Mostra Um Curta Por Dia 2025

Kasa Branca

Cultura Suburbana

Por Vitor Velloso

Assistido durante o Festival do Rio 2024

Kasa Branca

Demonstrando um pouco da realidade do periférica do Rio de Janeiro, “Kasa Branca”, de Luciano Vidigal, acompanha três jovens, Dé (Big Jaum), Martins (Ramon Francisco) e Adrianim (Adriano Francisco) ao longo dos últimos dias de vida de Almerinda (Teca Pereira), vó de Dé. Por fugir da paisagem tradicional de parte dos projetos cariocas e localizando a Chatuba como território desses personagens, o filme consegue um respiro que o diferencia dos demais filmes, ainda que seja bastante irregular em sua construção. 

“Kasa Branca” consegue utilizar o drama de seus personagens para criar uma conexão com o público, sendo capaz de emocionar, ou criar identificação, com uma parcela da plateia através de situações similares que moradores do subúrbio carioca já experienciaram. O roteiro, de Luciano Vidigal, é eficiente para elaborar pequenas cenas funcionais em sua narrativa, desde a fila enorme e dificuldade em garantia de direitos junto ao Estado, e os caos nessas agências, até o carro da milícia circulando nas ruas. Porém, o longa tem dificuldade de transformar essas cenas em algo que faça a narrativa progredir para uma construção dos personagens e das situações apresentadas, pelo contrário, muitos desses segmentos parecem apenas cumprir sua função de exposição da realidade, não é exatamente algo que movimenta a trama ou a relação dos personagens. Por exemplo, após a ronda do carro da milícia e o aviso que Dé recebe na mesma cena, Martins e Adrianim discutem se o carro “estava mandado” ou não, demonstrando uma certa incompatibilidade com moradores da região, pois carro preto, todo insufilmado, é algo inquestionável. De toda forma, os problemas entre o roteiro e a montagem (André Sampaio) são notáveis em outros momentos, quando L7nnon aparece a primeira vez, Talita (Gi Fernandes) procura trocar olhares com o rapper, mas não há nenhuma menção de que eles se conhecem, em uma cena posterior isso parece uma informação trabalhada pelo longa, pois o rapper a chama para tocar em um show. Enfim, são incongruências no desenvolvimento que realmente tiram a concentração do espectador, já que são informações incompletas, fragmentadas e/ou isoladas. 

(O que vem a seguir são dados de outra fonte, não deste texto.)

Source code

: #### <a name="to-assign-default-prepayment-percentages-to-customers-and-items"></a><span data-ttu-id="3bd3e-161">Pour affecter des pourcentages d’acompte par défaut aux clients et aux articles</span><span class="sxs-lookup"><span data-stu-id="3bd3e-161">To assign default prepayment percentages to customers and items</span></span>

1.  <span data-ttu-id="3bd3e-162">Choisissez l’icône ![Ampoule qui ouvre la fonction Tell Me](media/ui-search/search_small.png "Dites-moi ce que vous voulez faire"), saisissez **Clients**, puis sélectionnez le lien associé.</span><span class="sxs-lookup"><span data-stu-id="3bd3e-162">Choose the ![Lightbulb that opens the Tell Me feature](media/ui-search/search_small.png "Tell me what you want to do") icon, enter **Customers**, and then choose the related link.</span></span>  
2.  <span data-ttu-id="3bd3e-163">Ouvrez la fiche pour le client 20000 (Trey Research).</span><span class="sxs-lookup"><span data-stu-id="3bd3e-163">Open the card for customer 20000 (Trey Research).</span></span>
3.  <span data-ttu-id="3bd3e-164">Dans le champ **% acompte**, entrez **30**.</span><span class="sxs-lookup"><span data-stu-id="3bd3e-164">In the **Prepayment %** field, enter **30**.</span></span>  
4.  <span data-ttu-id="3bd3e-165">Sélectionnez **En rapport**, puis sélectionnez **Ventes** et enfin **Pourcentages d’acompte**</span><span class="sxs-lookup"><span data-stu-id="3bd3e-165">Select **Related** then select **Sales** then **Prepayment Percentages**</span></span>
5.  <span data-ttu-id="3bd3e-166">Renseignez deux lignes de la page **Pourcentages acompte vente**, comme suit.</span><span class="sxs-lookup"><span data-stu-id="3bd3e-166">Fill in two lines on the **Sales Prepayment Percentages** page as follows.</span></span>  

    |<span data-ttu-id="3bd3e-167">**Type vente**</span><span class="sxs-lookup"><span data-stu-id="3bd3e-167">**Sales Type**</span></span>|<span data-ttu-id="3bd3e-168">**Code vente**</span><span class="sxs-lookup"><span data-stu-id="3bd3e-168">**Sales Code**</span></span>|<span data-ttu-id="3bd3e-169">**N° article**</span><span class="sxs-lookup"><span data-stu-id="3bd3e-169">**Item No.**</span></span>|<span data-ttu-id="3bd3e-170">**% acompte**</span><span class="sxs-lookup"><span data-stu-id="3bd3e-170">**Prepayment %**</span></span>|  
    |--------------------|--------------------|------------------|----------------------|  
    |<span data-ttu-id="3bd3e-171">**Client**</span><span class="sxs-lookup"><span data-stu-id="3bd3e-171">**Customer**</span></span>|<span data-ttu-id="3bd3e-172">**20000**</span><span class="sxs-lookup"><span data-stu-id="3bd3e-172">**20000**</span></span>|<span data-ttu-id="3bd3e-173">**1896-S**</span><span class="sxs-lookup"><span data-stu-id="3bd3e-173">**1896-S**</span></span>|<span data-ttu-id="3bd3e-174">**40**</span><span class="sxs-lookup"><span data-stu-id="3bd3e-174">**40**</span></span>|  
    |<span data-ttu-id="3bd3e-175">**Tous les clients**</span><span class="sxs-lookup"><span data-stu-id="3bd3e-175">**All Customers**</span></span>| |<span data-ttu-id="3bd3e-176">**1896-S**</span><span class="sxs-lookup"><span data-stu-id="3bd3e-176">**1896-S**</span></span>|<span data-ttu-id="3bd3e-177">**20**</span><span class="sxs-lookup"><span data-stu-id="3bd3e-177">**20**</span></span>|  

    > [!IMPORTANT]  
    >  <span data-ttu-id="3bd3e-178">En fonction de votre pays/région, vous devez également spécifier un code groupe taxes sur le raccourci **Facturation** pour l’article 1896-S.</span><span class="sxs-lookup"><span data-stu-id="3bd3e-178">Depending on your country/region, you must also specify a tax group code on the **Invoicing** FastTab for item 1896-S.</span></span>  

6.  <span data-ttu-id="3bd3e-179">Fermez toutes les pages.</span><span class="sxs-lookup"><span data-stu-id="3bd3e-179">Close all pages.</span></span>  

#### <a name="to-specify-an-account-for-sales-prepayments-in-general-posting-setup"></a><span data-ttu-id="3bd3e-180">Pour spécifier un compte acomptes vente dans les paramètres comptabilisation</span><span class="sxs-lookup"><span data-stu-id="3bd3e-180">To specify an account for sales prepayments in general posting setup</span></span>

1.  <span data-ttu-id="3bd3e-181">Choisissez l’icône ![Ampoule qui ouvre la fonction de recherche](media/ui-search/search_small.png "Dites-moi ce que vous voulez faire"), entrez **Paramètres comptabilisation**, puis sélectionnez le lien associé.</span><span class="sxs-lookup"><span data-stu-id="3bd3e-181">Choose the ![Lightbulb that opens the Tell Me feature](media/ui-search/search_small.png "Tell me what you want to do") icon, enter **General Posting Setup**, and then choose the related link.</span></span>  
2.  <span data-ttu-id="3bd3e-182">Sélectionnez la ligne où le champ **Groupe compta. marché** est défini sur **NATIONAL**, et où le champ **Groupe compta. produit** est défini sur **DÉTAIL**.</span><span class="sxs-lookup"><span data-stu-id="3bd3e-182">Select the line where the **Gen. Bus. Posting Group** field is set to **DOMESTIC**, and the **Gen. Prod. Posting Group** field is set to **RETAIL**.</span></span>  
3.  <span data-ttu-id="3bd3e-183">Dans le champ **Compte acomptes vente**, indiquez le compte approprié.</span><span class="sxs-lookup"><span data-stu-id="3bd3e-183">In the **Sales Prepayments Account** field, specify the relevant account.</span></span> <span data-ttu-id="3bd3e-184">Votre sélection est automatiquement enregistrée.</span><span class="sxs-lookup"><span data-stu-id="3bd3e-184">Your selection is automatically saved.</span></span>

Assim, o longa vai se tornando um grande recorte dramático, que apesar de funcionar momentaneamente, perde força quando a estrutura fica mais ampla e progride para sua resolução. O efeito é bastante fragilizante, pois além de fragmentar o drama, redimensiona seus personagens à uma simplicidade limitante, que impede o projeto de desenvolver as relações e particularidades dos protagonistas, tornando a experiência repleta de entraves. Por outro lado, a obra consegue abarcar uma série de particularidades características do subúrbio carioca, retomando paisagens cotidianas, como o trem, para se tornar um hábito frequente de Dé e sua avó, apenas para Almerinda observar. E essa habilidade de transformar o ócio em um ritual de um dia-a-dia, repleto de encontros e reencontros, reproduz uma clássica dinâmica da periferia carioca, e como depoimento pessoal, foi o suficiente para me recordar de quando morei por pouco tempo em São João de Meriti. 

“Kasa Branca” é tão bem intencionado quanto ambicioso, dificultando seu pleno desenvolvimento para que seus personagens tenham uma vida mais orgânica e menos dependente de situações particulares estabelecidas como “checklist”. Isso se deve pela grande quantidade de temáticas que vão aparecendo com a progressão da projeção. Não por acaso, o número de personagens é elevado, mesmo que alguns possuam poucos minutos de tela, como Talita e o pai de Dé (Babu Santana). Contudo, deve ser mencionado o trabalho que a fotografia, assinada por Arthur Sherman, cumpre no filme, sendo capaz de criar um contraste muito forte entre as cenas prosaicas de dia e algumas tomadas noturnas, com uma luz que apesar de sua artificialidade, e justamente por ela, ajuda a construir uma dinâmica de oposição, lúdico e, por vezes, repleta de tensão sexual.